### WHAT NEEDS TO BE DONE
Reproduce the data in full, exactly as given, leaving images out.

Page-level text extractions
• • • • • • •

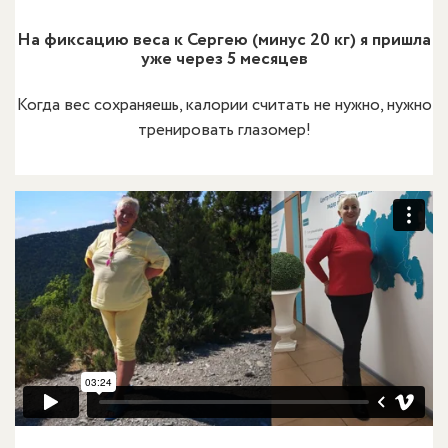
На фиксацию веса к Сергею (минус 20 кг) я пришла
уже через 5 месяцев
Когда вес сохраняешь, калории считать не нужно, нужно
тренировать глазомер!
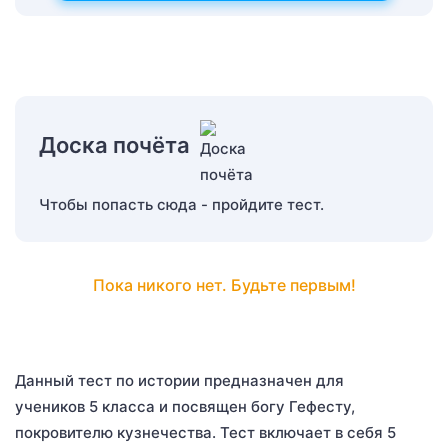
Доска почёта
Чтобы попасть сюда - пройдите тест.
Пока никого нет. Будьте первым!
Данный тест по истории предназначен для
учеников 5 класса и посвящен богу Гефесту,
покровителю кузнечества. Тест включает в себя 5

• • • • • • •

### SOLUTION TO THE PROBLEM
На фиксацию веса к Сергею (минус 20 кг) я пришла
уже через 5 месяцев
Когда вес сохраняешь, калории считать не нужно, нужно
тренировать глазомер!
Доска почёта
Чтобы попасть сюда - пройдите тест.
Пока никого нет. Будьте первым!
Данный тест по истории предназначен для
учеников 5 класса и посвящен богу Гефесту,
покровителю кузнечества. Тест включает в себя 5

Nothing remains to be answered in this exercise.